Улыбающаяся физиономия Элодина несколько вытянулась, придав вид человека, который что-то проглотил и это застряло у него в горле.

Я продолжал:

– Если вы думаете, будто я безрассуден, так сделайте с этим что-нибудь! Укажите мне верный путь! Направьте мой неокрепший юный разум…

Тут я глотнул дыма и закашлялся, это вынудило меня оборвать свою тираду на полуслове.

– Сделайте что-нибудь, черт побери! – прохрипел я. – Научите меня!

Не то чтобы я кричал, но под конец все-таки запыхался. Мой гнев улегся так же стремительно, как и вспыхнул, и я испугался, что зашел чересчур далеко.

Но Элодин просто смотрел на меня, и все.

– А с чего ты взял, будто я тебя не учу? – озадаченно спросил он. – Если не считать того факта, что ты упорно отказываешься учиться.

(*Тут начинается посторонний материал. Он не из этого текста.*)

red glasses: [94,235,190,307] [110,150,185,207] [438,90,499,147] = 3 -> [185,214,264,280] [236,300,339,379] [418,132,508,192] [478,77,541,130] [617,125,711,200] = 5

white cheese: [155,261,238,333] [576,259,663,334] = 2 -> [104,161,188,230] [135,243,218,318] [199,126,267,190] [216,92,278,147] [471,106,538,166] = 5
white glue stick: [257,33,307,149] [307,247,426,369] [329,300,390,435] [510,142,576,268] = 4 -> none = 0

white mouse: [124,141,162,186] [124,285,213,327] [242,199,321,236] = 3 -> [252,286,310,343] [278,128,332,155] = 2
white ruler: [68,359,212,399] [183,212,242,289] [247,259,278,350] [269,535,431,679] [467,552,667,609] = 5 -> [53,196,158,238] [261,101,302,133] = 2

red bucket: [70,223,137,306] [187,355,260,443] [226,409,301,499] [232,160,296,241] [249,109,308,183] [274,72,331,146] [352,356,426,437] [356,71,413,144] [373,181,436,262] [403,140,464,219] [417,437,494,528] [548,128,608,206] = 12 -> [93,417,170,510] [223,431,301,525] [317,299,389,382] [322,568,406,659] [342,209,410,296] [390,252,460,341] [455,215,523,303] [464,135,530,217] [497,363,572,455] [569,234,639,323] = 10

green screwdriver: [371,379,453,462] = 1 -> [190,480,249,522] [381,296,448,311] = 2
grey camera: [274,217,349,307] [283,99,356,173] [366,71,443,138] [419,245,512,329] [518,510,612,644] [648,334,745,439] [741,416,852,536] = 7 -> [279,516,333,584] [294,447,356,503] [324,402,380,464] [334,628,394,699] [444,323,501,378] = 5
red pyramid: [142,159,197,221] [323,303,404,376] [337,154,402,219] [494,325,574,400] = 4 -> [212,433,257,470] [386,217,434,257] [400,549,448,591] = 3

Потом он развернулся и пошел прочь по коридору.

– На твоем месте я бы предпочел убраться отсюда, – бросил он через плечо. – Люди захотят выяснить, кто это устроил, а что вы с Хемме не ладите – это всем известно.

Меня прошиб холодный пот.

– Что?!

– И помыться перед экзаменом тебе не помешало бы, – продолжал он. – Нехорошо получится, если от тебя будет вонять дымом. Я живу здесь, – Элодин достал из кармана ключ и отпер дверь в дальнем конце коридора. – И чем ты это объяснишь?